Tuesday, July 31, 2007

And Now For Something Completely Different


2004 Chateau Angelus, St-Emilion, France ($125)

Published by
BAS
at July 14, 2007 1 Comment

This is a review from Chateau Petrogasm, my new favorite wine review site. I have to agree with the single anonymous reader who, upon seeing this review, courageously commented: "That's strangely accurate." It really is. But it's also wonderfully thought provoking. Do they mean the tannins hit you like an anvil? That there are iron notes? That it has smooth edges, and some rough edges, too? What does it all mean?

"Wine is art, drinking it should be too!" Or so Andrew Stuart and Benjamin Saltzman, the founding residents of this imaginary chateau, contend. By reviewing a wine through an image, they provide a wine review blog that speaks to people of all languages, that is entirely subjective, and that engages the reader. Stuart, Saltzman, and the four other chateau "residents" also underscore that wine exists in a place that words can't always reach, and that in trying to capture a wine in words we wine reviewers sometimes miss the mark. Whether a picture of white wisteria to accompany a Zind Humbrecht gewurztraminer, conveying the essence of a California syrah with a fat-bellied puppy, or suggesting a black and white graphic is the perfect expression of a 1996 Champagne, this is a wine blog that challenges and delights.

Visiting Chateau Petrogasm has become my preferred morning brain exercise. It beats Sudoku, no question. It gets the old synapses firing better than caffeine. And it's the only wine review site that can put forward a reasonable claim that philosophers from Plato to Wittgenstein (were they still living) would vote for it in the American Wine Blog Awards.

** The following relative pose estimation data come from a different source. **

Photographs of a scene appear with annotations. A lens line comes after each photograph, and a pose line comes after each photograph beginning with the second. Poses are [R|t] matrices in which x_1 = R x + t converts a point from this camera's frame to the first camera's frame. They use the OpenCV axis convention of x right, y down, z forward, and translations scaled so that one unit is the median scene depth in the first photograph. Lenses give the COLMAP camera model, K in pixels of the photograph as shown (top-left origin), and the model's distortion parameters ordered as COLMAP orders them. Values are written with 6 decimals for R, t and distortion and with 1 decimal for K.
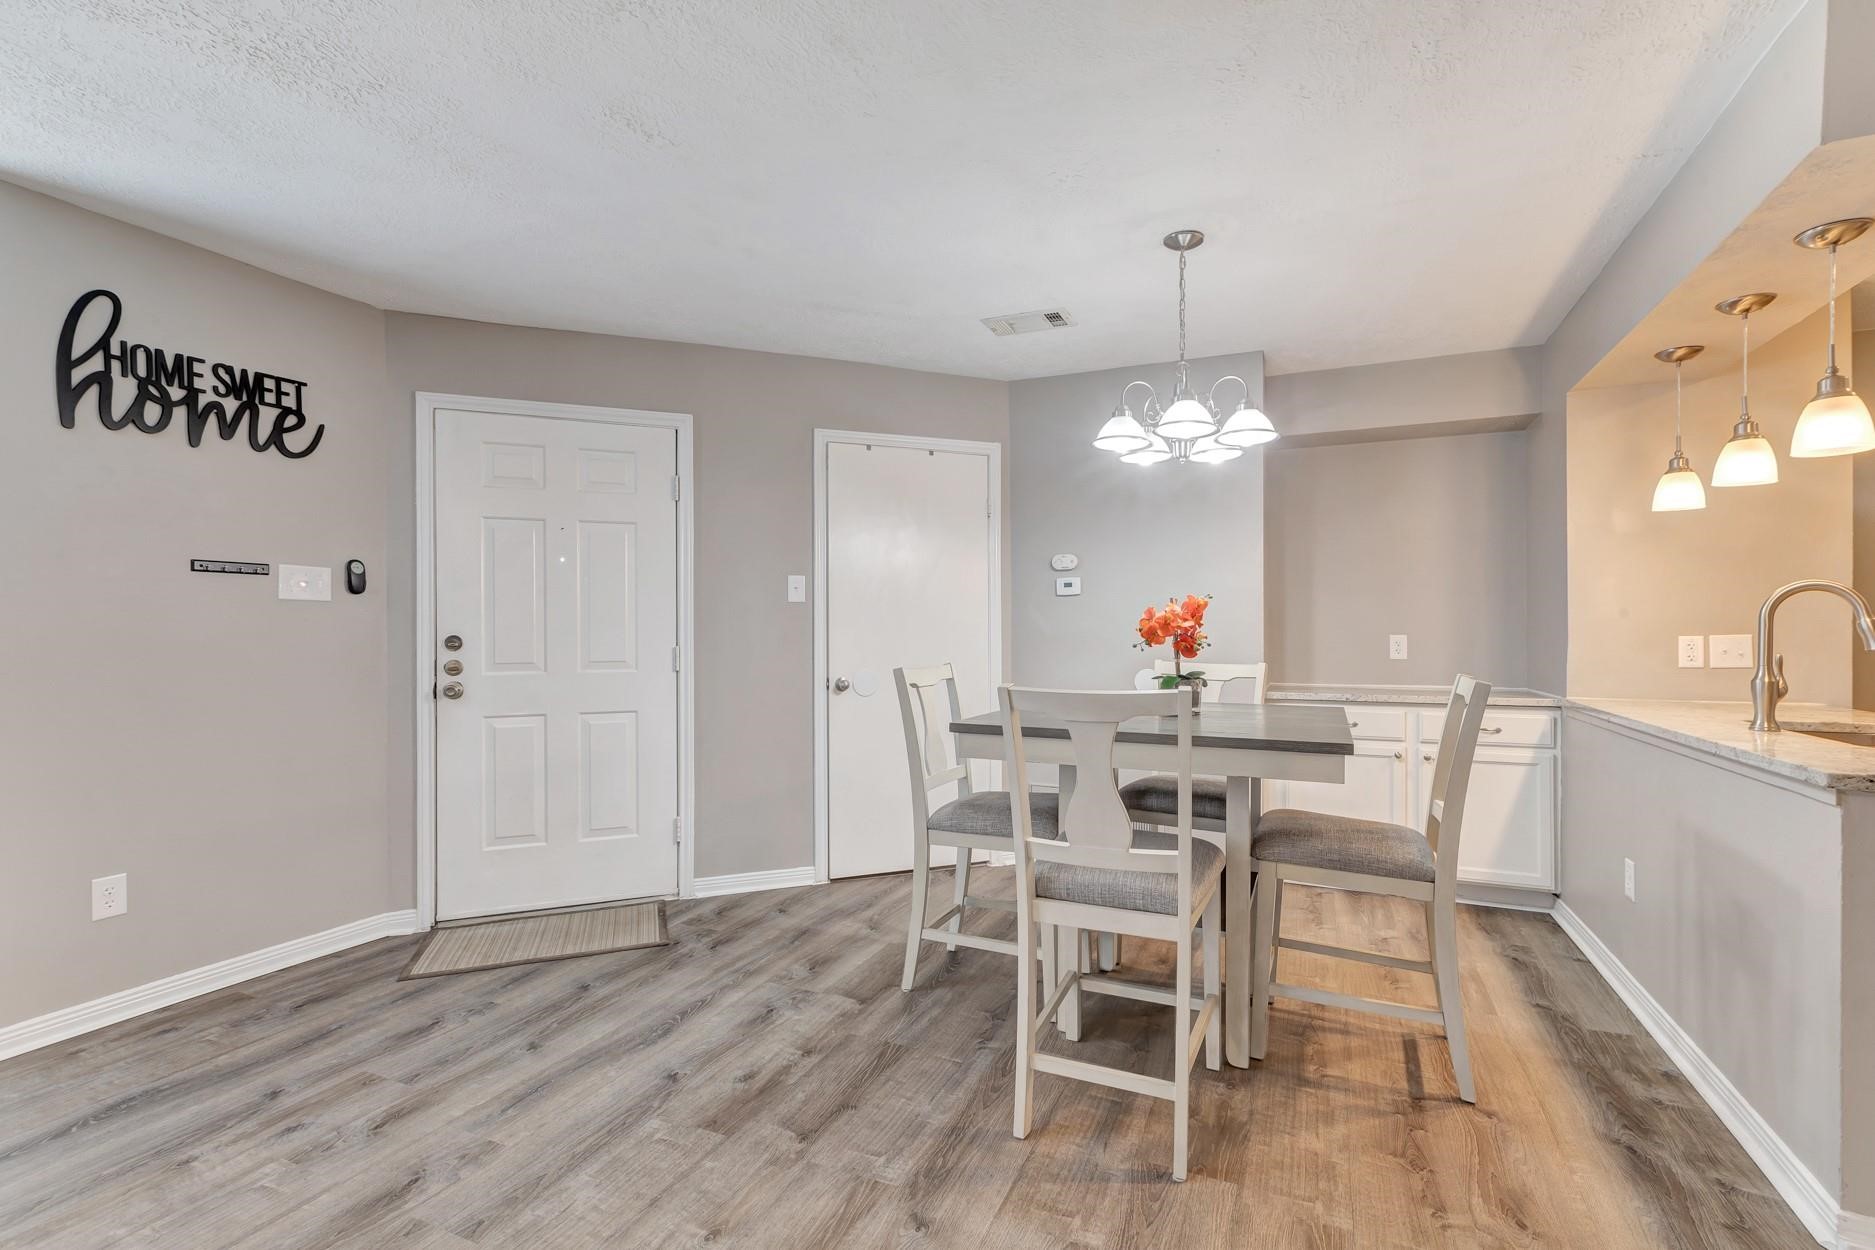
lens RADIAL K [[843.3, 0, 953.5], [0, 843.3, 634.6], [0, 0, 1]] dist [0.002625, 0.000907]
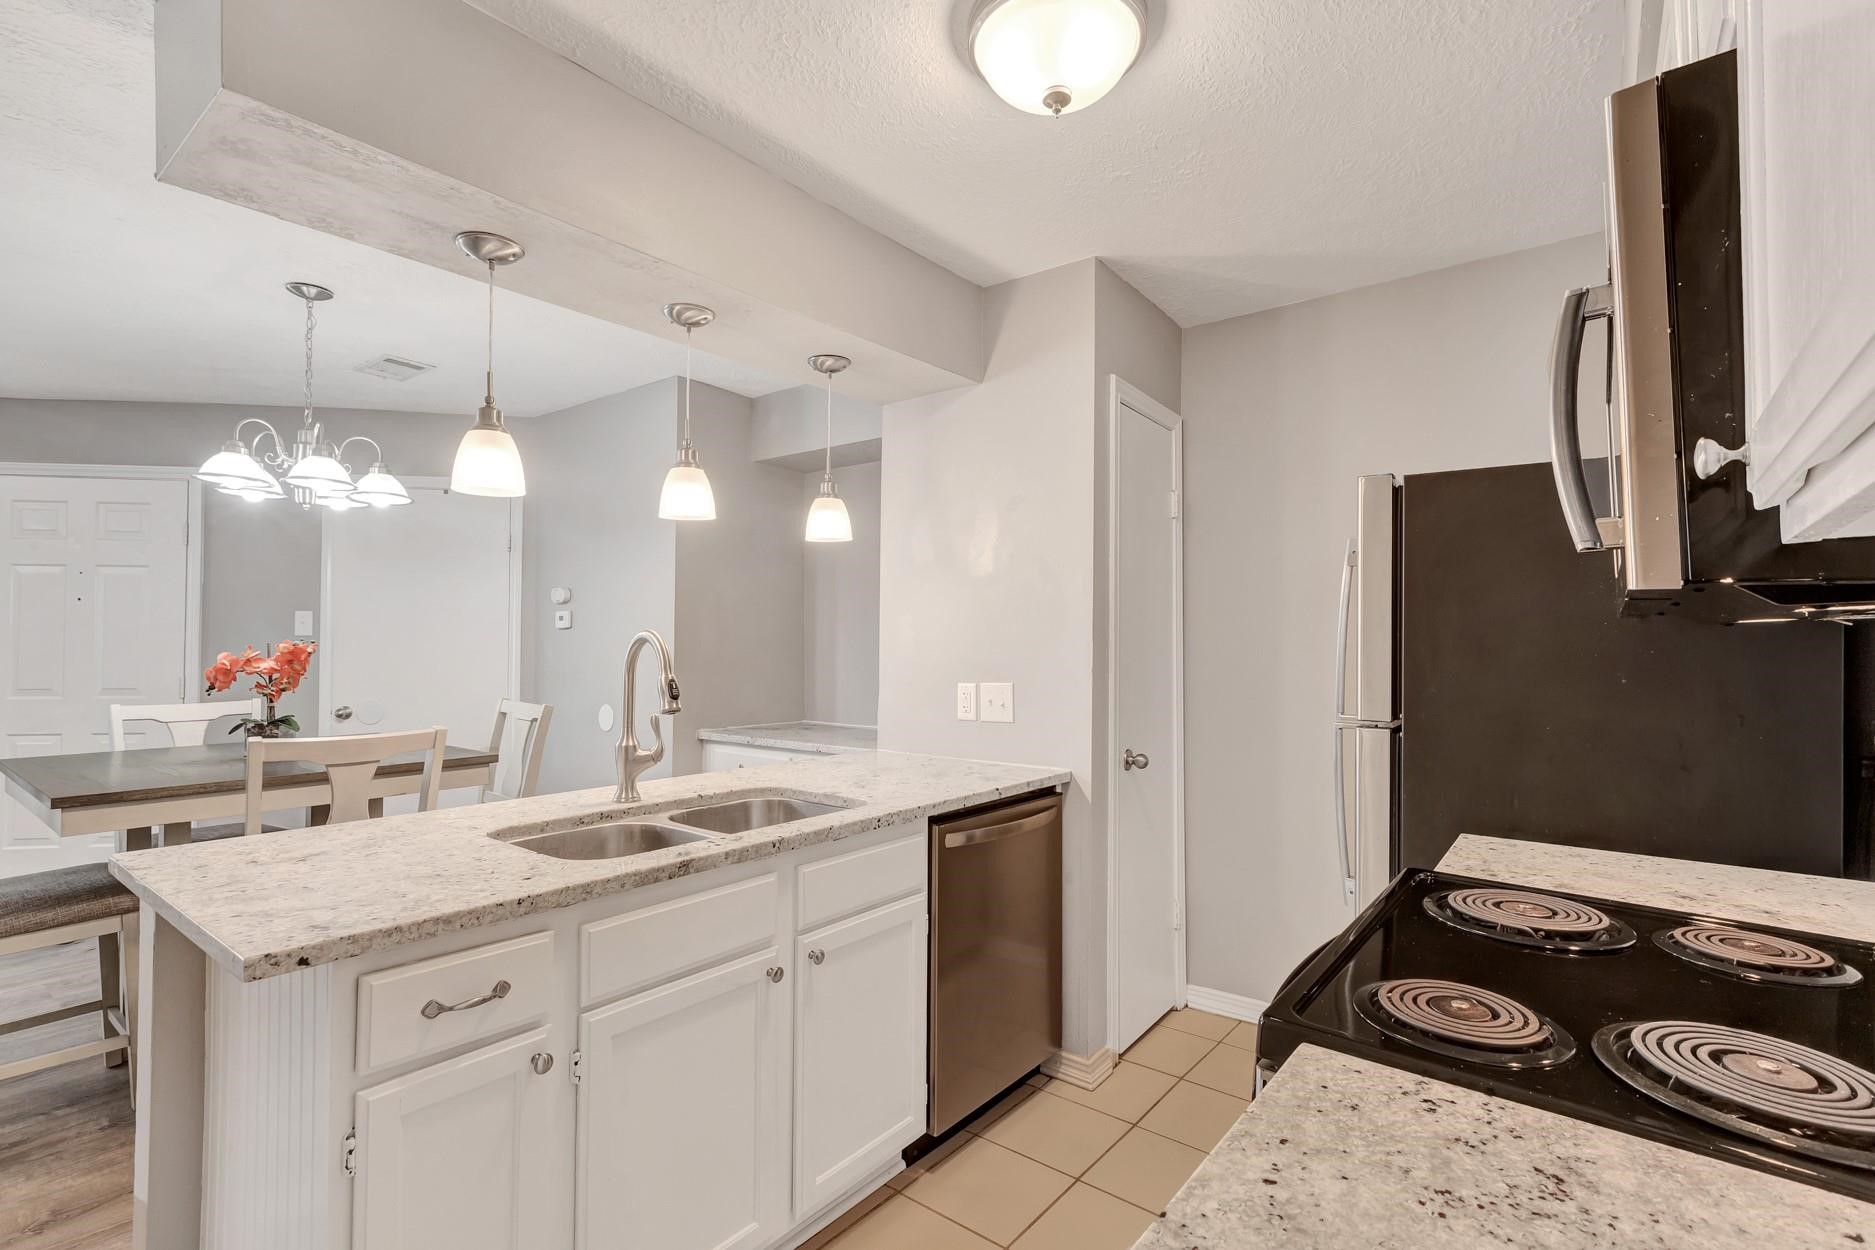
lens RADIAL K [[870.0, 0, 952.1], [0, 870.0, 629.8], [0, 0, 1]] dist [0.008804, -0.000022]
pose [[0.970221, 0.002622, -0.242208, 1.253106], [-0.008404, 0.999704, -0.022841, -0.037569], [0.242076, 0.024196, 0.969956, 0.166032]]
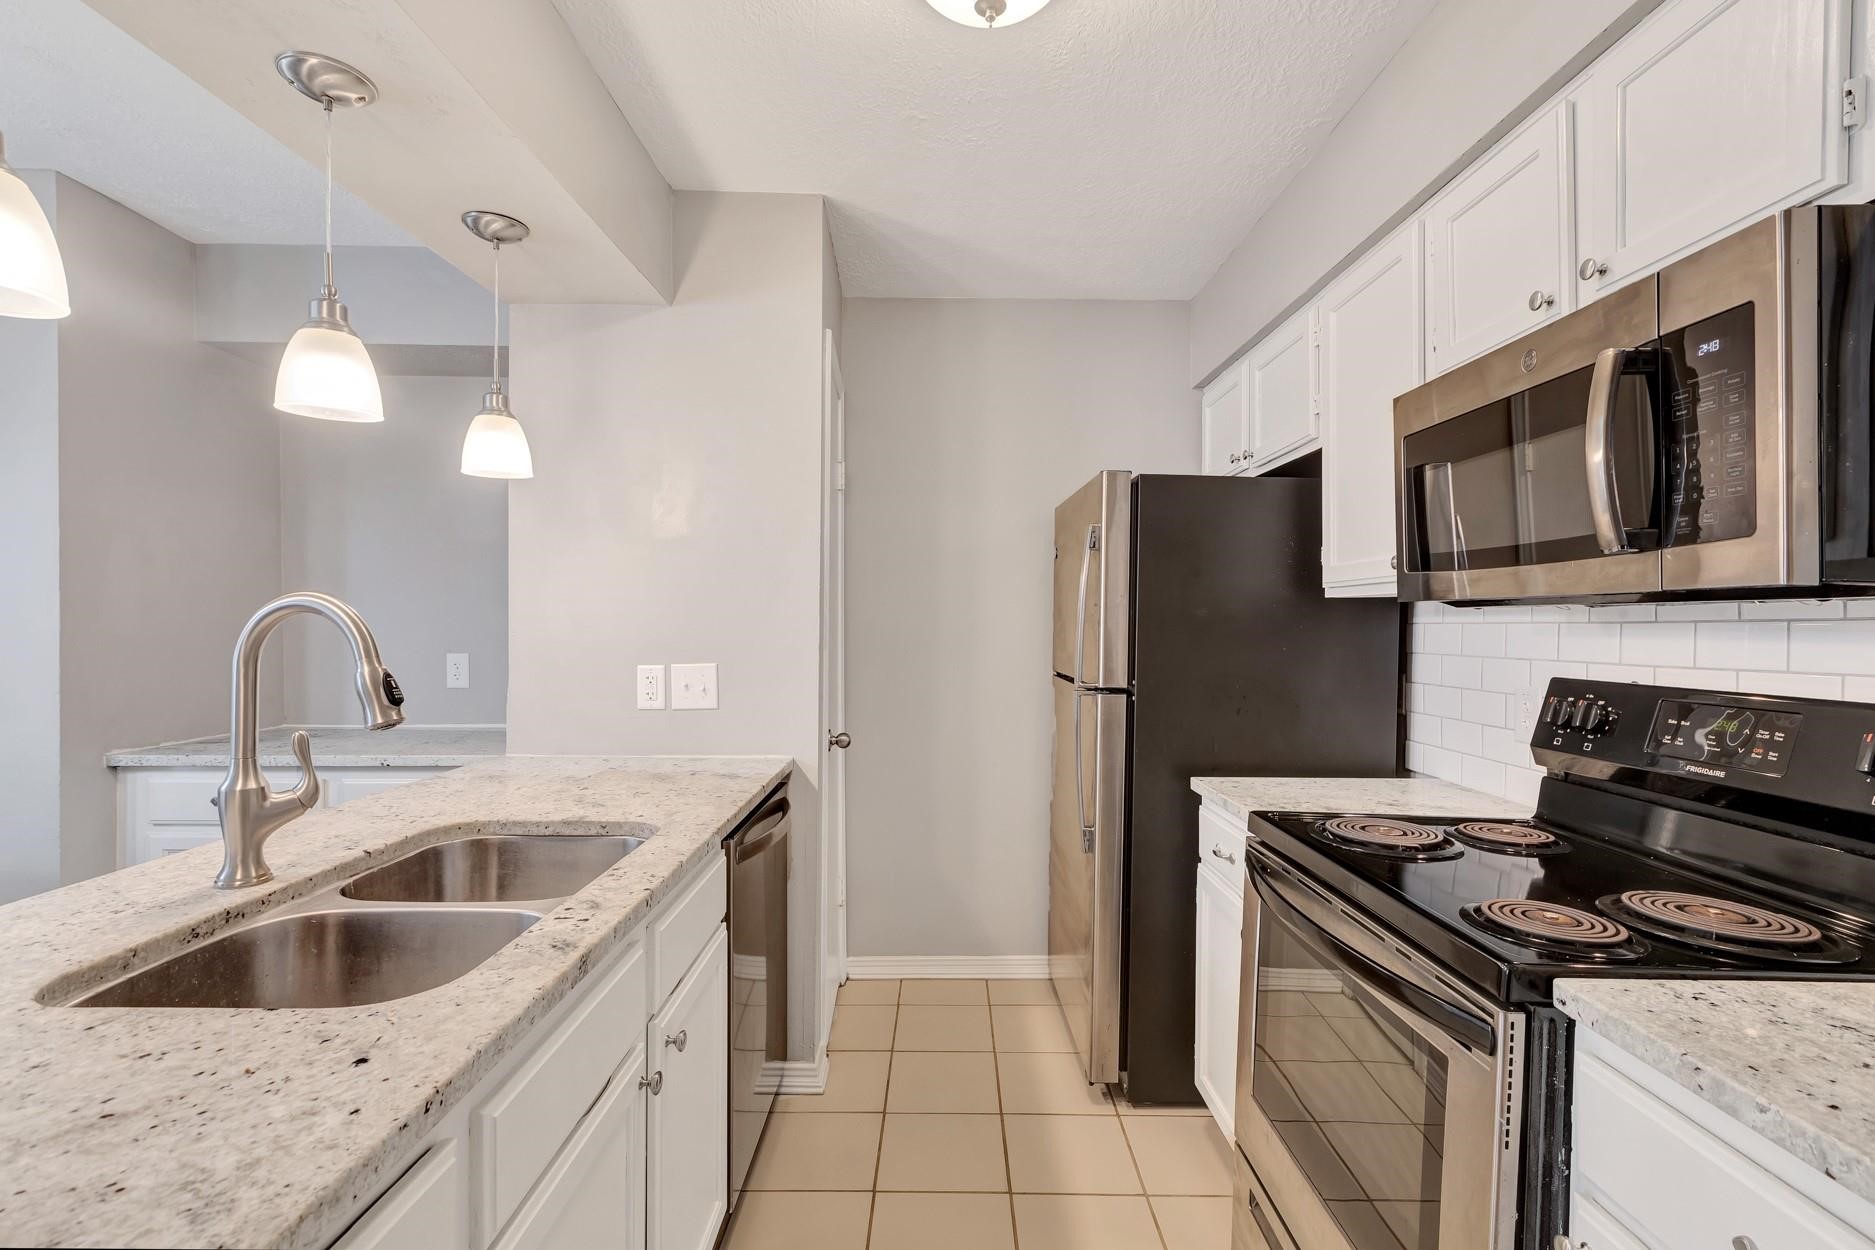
lens RADIAL K [[843.3, 0, 953.5], [0, 843.3, 634.6], [0, 0, 1]] dist [0.002625, 0.000907]
pose [[0.910274, 0.003991, 0.413987, 0.948078], [-0.007793, 0.999942, 0.007494, -0.036722], [-0.413933, -0.010048, 0.910252, 0.291877]]
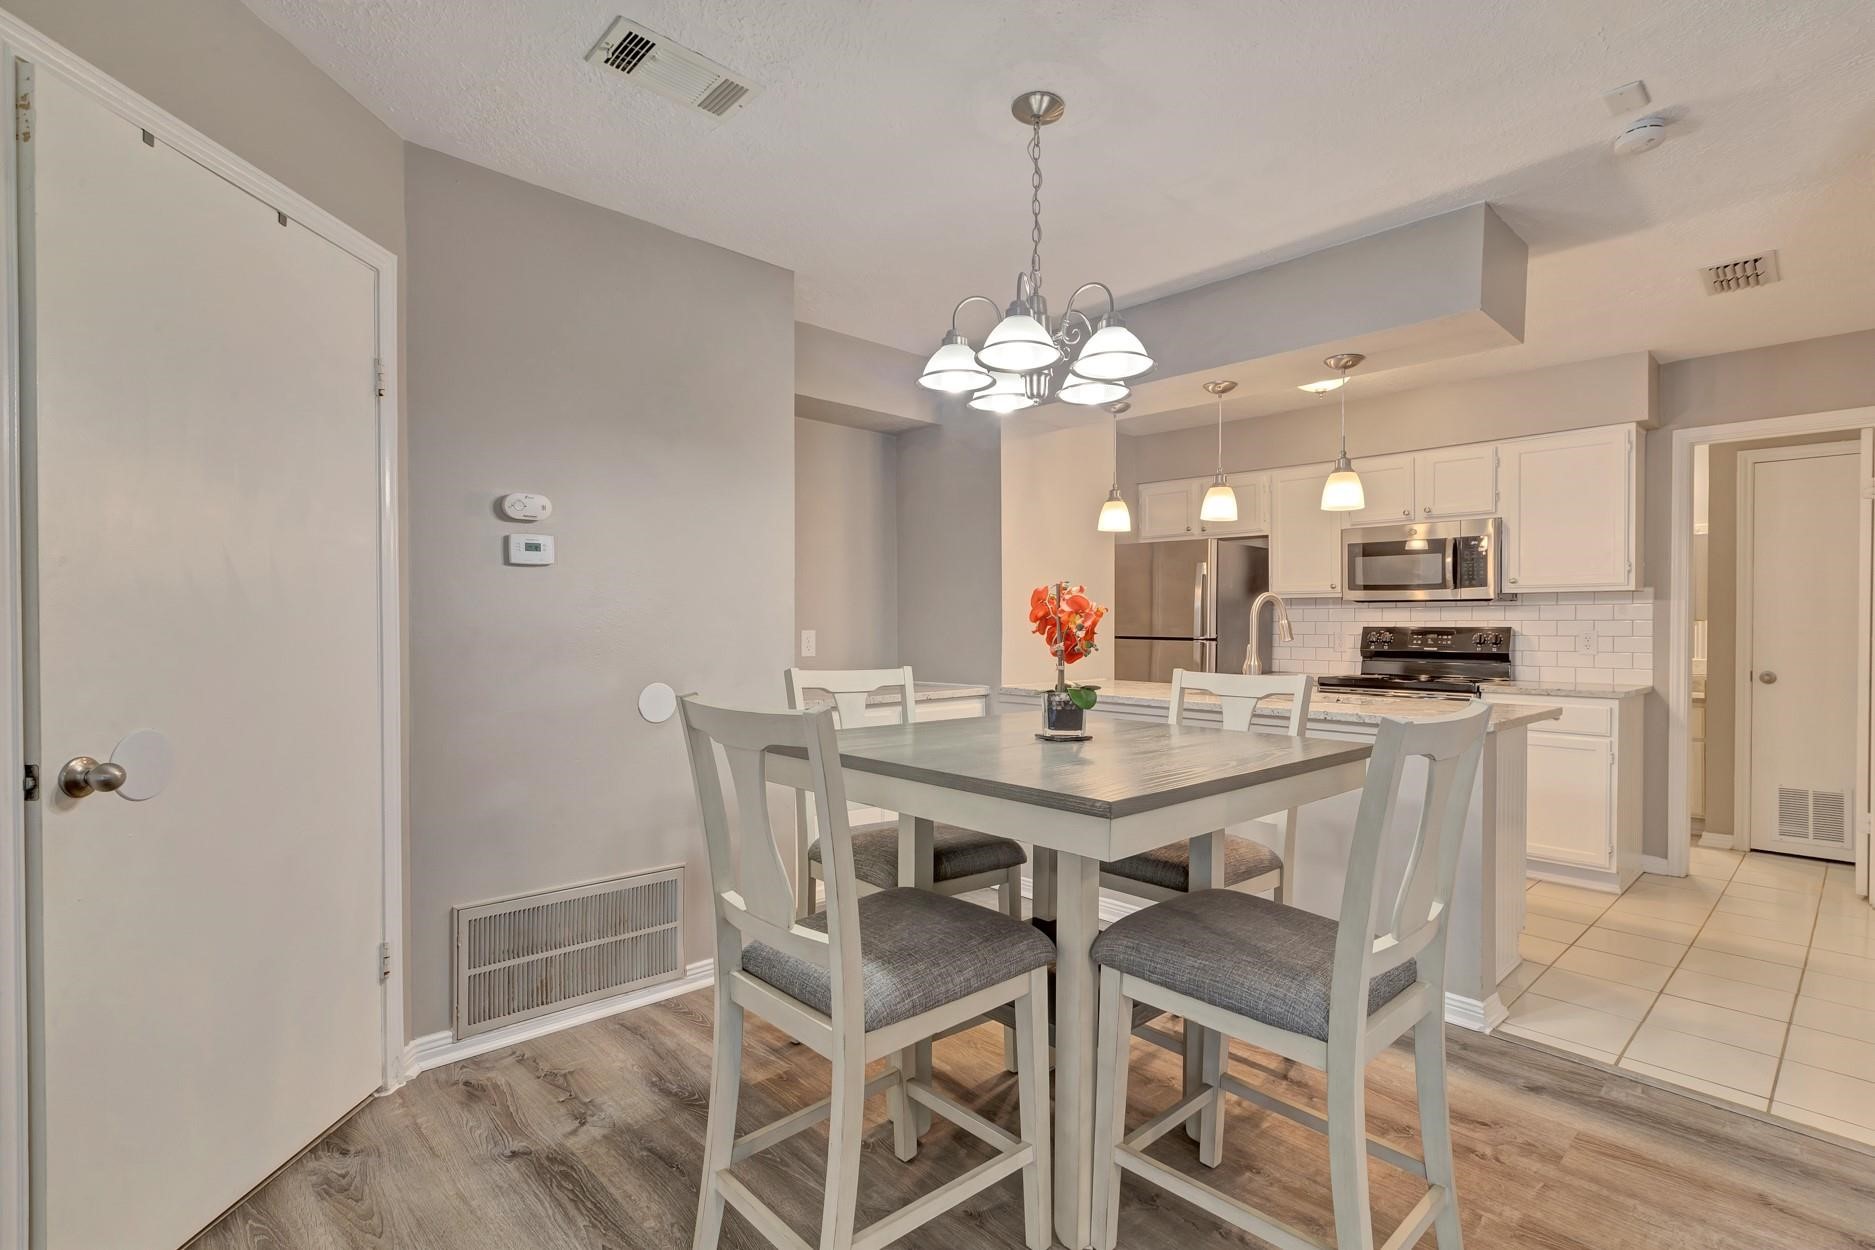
lens RADIAL K [[883.7, 0, 955.1], [0, 883.7, 634.3], [0, 0, 1]] dist [-0.002289, -0.000508]
pose [[0.384223, -0.007057, 0.923213, -0.471466], [0.001774, 0.999975, 0.006906, -0.003274], [-0.923239, -0.001016, 0.384225, 0.745933]]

Go. Now. Visit. Have fun. Laugh. Think. It will do you good.

8 comments:

Orion Slayer said...

Huh?

Dr. Debs said...

You got it! Huh is the right response. But it got you thinking, yes? And you have to admit it's the most original thing out there in the wine review world.

Orion Slayer said...

It did get me thinking. I want to go back and see if they ever feature a wine I've had so I can see where they are coming from. I would be scary if Gary Vaynerchuk gave a picture with some of the discriptions of wine he gives! Are you watching him on Conan tonight?

Dr. Debs said...

Good idea. The 'puppy' syrah made so much sense to me, not because I had that particular syrah but because I've definitely had syrahs that seemed like young puppies that it all just clicked. But what I really love is the effort required to figure it out. The champagne I'm still working on, but I think it might be about the bubbles!

I don't have TV where I am--normally I'm an addict, but we don't get any signal up here. But I can't imagine it won't be on YouTube in 20 seconds.

winedeb said...

Whew ! This sight blew me away! I will be spending way to much time at this one! Some of them made my brain go %^&*)&*^%^$^
Actaully too cool !

Anonymous said...

I posted this comment on WLToday but I'll post here too!...

I can't tell if the site is a joke or not. It is perfect, though, combining the cliché absurdity of the art world with the old perceived snobbery of the wine world, mashing up the two in almost a performance art meets dada kind of way. Let's call it Performance Blogging...I don't know, there has to be a better name for it. Debs?

Anonymous said...

While the idea for the site started with a series of inside jokes between myself and Ben, once the site was launched, it became clear very soon that the reviews are effective at conveying characteristics of the wine. Certainly, there's the fact that you can't describe minute Characteristics of the wine, denoting how a '04 Napa Cab is "redolent of mild herbs and thick with cassis", it's still safe to say that certain images are good at describing the wine as a whole. Sometimes, it helps to have had the wine. Today I posted a picture of a brick wall to describe a 2005 Sea Smoke Pinot. That might be cryptic if you haven't had that particular wine, but as soon as other people who tasted the wine saw the image, it made sense. So I guess this is a long winded way of saying that the site was born of jokes, but is not in fact, a joke.

-AMS

Dr. Debs said...

Thanks, CP residents, for responding to Jill's questions. I suspected that was the way the site started. First it was tongue in cheek, then you said "hey, this works!" The images keep getting better and better for each wine so it's also fun for me to see your skills as "performance art wine reviewers" improve. Keep up the great work.